Copy all of the data below, reproducing every line without any change.
[START DATASET ENTRIES]
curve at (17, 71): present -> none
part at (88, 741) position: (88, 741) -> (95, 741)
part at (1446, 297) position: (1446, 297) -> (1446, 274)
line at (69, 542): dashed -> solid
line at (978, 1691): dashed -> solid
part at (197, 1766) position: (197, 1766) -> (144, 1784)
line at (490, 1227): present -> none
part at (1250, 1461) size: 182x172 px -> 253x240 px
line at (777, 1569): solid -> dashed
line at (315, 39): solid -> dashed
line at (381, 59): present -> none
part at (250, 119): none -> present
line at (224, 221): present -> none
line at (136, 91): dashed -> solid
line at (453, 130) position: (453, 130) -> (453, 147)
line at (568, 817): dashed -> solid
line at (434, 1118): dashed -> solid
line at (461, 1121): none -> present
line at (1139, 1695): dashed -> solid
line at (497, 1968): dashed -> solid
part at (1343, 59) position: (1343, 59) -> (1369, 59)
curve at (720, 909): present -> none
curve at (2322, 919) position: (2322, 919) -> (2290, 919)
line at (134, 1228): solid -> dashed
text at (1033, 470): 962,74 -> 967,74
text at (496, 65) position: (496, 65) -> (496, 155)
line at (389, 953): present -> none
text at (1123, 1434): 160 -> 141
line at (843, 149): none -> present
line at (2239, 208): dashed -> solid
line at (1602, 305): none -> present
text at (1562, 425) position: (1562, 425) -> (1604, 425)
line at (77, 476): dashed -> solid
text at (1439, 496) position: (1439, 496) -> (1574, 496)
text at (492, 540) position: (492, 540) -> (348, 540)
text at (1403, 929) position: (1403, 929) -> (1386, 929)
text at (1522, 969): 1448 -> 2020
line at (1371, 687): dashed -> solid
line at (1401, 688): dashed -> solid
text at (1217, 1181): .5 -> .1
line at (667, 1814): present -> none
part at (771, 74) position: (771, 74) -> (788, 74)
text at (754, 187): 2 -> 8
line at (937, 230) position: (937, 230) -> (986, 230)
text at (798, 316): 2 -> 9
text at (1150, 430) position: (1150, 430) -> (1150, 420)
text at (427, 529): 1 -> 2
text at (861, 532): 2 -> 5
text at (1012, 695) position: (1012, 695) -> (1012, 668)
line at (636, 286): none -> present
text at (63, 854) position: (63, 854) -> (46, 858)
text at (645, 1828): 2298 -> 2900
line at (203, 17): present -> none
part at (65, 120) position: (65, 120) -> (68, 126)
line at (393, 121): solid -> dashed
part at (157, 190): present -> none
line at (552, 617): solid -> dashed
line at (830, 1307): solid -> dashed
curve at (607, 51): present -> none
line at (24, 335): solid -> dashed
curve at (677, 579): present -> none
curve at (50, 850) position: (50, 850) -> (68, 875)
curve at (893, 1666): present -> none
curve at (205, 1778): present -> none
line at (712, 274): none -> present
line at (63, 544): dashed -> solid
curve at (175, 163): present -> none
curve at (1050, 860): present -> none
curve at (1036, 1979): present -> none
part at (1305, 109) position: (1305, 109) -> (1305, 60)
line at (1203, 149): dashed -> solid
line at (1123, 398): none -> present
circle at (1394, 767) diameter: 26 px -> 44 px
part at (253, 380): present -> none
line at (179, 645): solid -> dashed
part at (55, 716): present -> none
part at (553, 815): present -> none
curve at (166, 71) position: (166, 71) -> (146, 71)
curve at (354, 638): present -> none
[END DATASET ENTRIES]
● EXERCISE RESPONSE
curve at (17, 71): present -> none
part at (88, 741) position: (88, 741) -> (95, 741)
part at (1446, 297) position: (1446, 297) -> (1446, 274)
line at (69, 542): dashed -> solid
line at (978, 1691): dashed -> solid
part at (197, 1766) position: (197, 1766) -> (144, 1784)
line at (490, 1227): present -> none
part at (1250, 1461) size: 182x172 px -> 253x240 px
line at (777, 1569): solid -> dashed
line at (315, 39): solid -> dashed
line at (381, 59): present -> none
part at (250, 119): none -> present
line at (224, 221): present -> none
line at (136, 91): dashed -> solid
line at (453, 130) position: (453, 130) -> (453, 147)
line at (568, 817): dashed -> solid
line at (434, 1118): dashed -> solid
line at (461, 1121): none -> present
line at (1139, 1695): dashed -> solid
line at (497, 1968): dashed -> solid
part at (1343, 59) position: (1343, 59) -> (1369, 59)
curve at (720, 909): present -> none
curve at (2322, 919) position: (2322, 919) -> (2290, 919)
line at (134, 1228): solid -> dashed
text at (1033, 470): 962,74 -> 967,74
text at (496, 65) position: (496, 65) -> (496, 155)
line at (389, 953): present -> none
text at (1123, 1434): 160 -> 141
line at (843, 149): none -> present
line at (2239, 208): dashed -> solid
line at (1602, 305): none -> present
text at (1562, 425) position: (1562, 425) -> (1604, 425)
line at (77, 476): dashed -> solid
text at (1439, 496) position: (1439, 496) -> (1574, 496)
text at (492, 540) position: (492, 540) -> (348, 540)
text at (1403, 929) position: (1403, 929) -> (1386, 929)
text at (1522, 969): 1448 -> 2020
line at (1371, 687): dashed -> solid
line at (1401, 688): dashed -> solid
text at (1217, 1181): .5 -> .1
line at (667, 1814): present -> none
part at (771, 74) position: (771, 74) -> (788, 74)
text at (754, 187): 2 -> 8
line at (937, 230) position: (937, 230) -> (986, 230)
text at (798, 316): 2 -> 9
text at (1150, 430) position: (1150, 430) -> (1150, 420)
text at (427, 529): 1 -> 2
text at (861, 532): 2 -> 5
text at (1012, 695) position: (1012, 695) -> (1012, 668)
line at (636, 286): none -> present
text at (63, 854) position: (63, 854) -> (46, 858)
text at (645, 1828): 2298 -> 2900
line at (203, 17): present -> none
part at (65, 120) position: (65, 120) -> (68, 126)
line at (393, 121): solid -> dashed
part at (157, 190): present -> none
line at (552, 617): solid -> dashed
line at (830, 1307): solid -> dashed
curve at (607, 51): present -> none
line at (24, 335): solid -> dashed
curve at (677, 579): present -> none
curve at (50, 850) position: (50, 850) -> (68, 875)
curve at (893, 1666): present -> none
curve at (205, 1778): present -> none
line at (712, 274): none -> present
line at (63, 544): dashed -> solid
curve at (175, 163): present -> none
curve at (1050, 860): present -> none
curve at (1036, 1979): present -> none
part at (1305, 109) position: (1305, 109) -> (1305, 60)
line at (1203, 149): dashed -> solid
line at (1123, 398): none -> present
circle at (1394, 767) diameter: 26 px -> 44 px
part at (253, 380): present -> none
line at (179, 645): solid -> dashed
part at (55, 716): present -> none
part at (553, 815): present -> none
curve at (166, 71) position: (166, 71) -> (146, 71)
curve at (354, 638): present -> none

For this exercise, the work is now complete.